Stream : Ce qu’il y a de plus frappant dans ce complexe est la transparence, la sensibilisation et la confiance ; des notions complètement opposées aux préoccupations de promoteurs obnubilés par la sécurité. Les architectes sont confrontés à une chaîne d’informations qui va de l’utilisateur à l’agent immobilier et le promoteur. On finit par ne plus bien connaître les besoins du client. Une autre voix de la raison, comme celle de votre agence, semble aider à renouveler la discussion.

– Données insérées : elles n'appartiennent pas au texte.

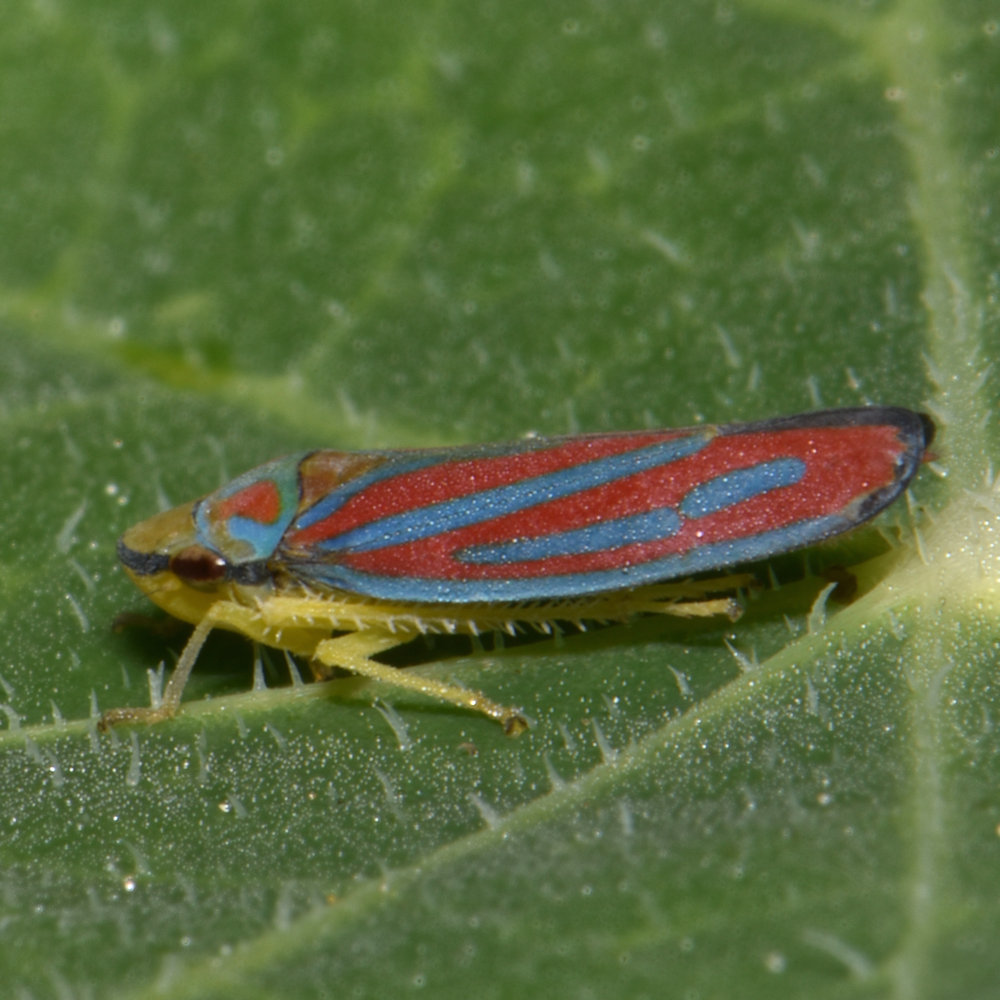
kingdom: Animalia
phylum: Arthropoda
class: Insecta
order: Hemiptera
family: Cicadellidae
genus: Graphocephala
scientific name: Graphocephala coccinea
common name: Candy-striped leafhopper
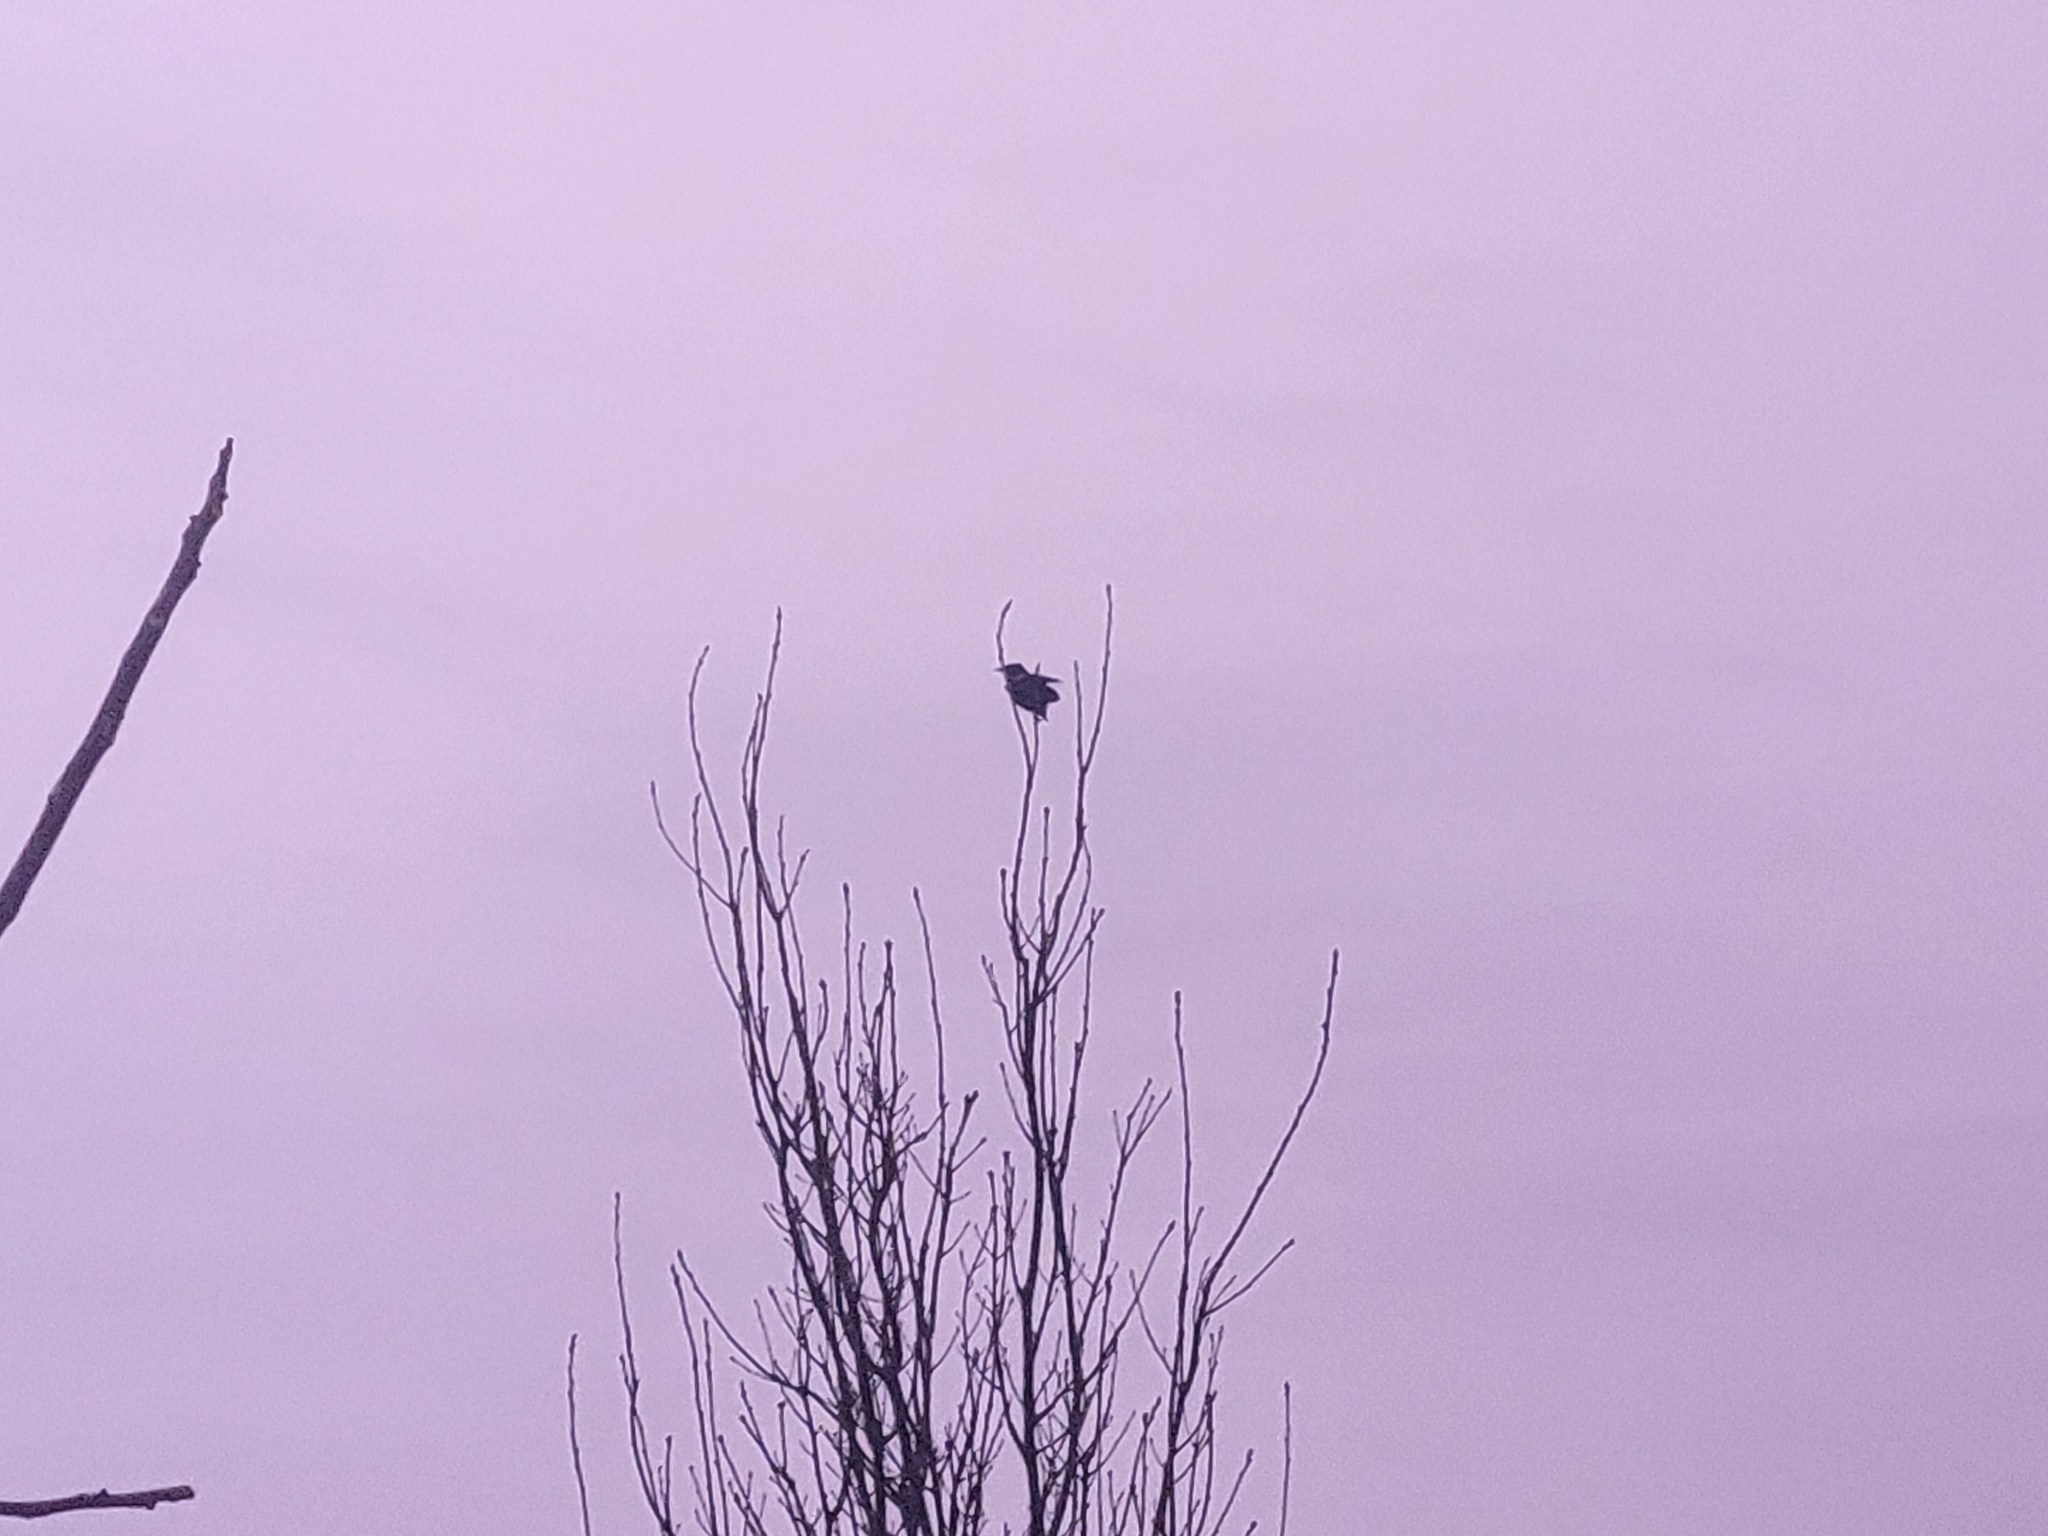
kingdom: Animalia
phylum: Chordata
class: Aves
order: Passeriformes
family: Icteridae
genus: Agelaius
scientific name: Agelaius phoeniceus
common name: Red-winged blackbird
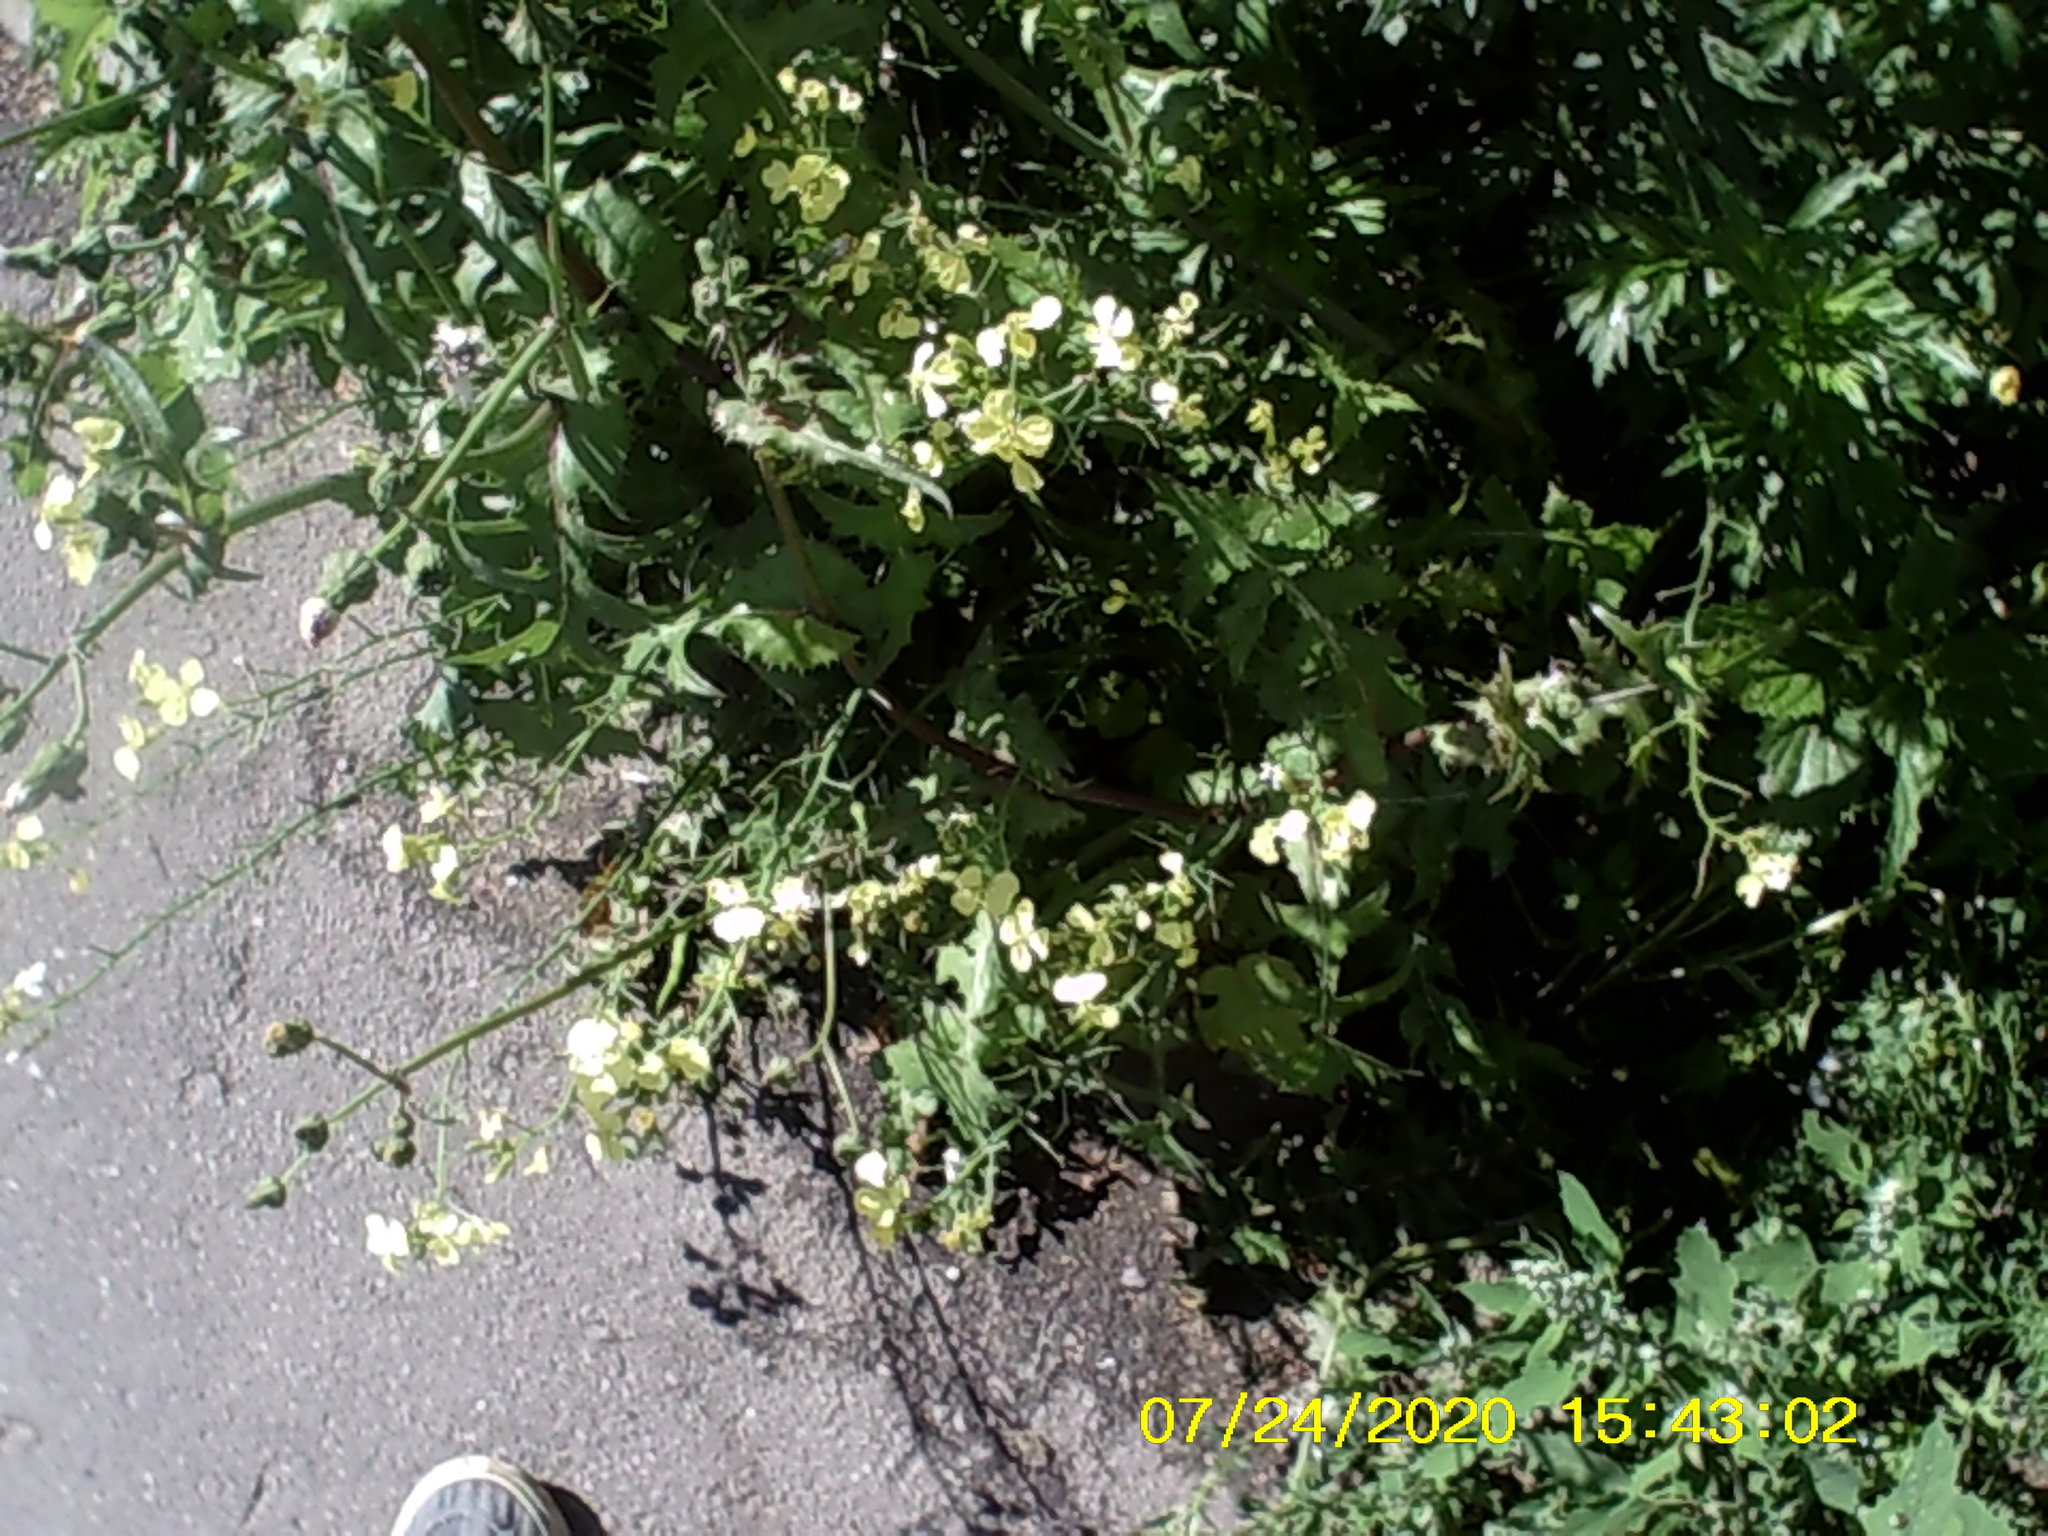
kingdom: Plantae
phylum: Tracheophyta
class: Magnoliopsida
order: Brassicales
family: Brassicaceae
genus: Raphanus
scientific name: Raphanus raphanistrum
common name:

Jan-Peter Kastelein : Je ne pense pas qu’il y ait d’appréhension ici. Nous invitons même de parfaits inconnus à entrer dans l’immeuble pour leur montrer comment nous travaillons. Nous ne laissons pas traîner nos documents administratifs donc ce n’est pas un problème. L’ouverture est une valeur forte et peut-être l’une des raisons pour lesquelles de nouvelles méthodes de travail sont ici plus présentes que nulle part ailleurs dans le monde. Nos visiteurs internationaux viennent de partout, que ce soit d’Australie, de Nouvelle-Zélande, du Canada, des États-Unis, d’Amérique latine ou d’Afrique du Sud ; ils repartent avec nos concepts et les adaptent à leur pays. La récession économique aide peut-être ou non à cela ; une pression stimulante incite peut-être à changer nos modes de vie et de travail. La chose la plus importante est d’apprendre à exprimer le fait que nous estimons les autres. Initié il y a dix ans, le mouvement continue de se développer. Je ne sais pas à quelle vitesse, mais c’est un mouvement qui ne peut être effacé. Il dominera sans doute le monde un jour et nous, YNNO, serons contents d’avoir assisté à son émergence.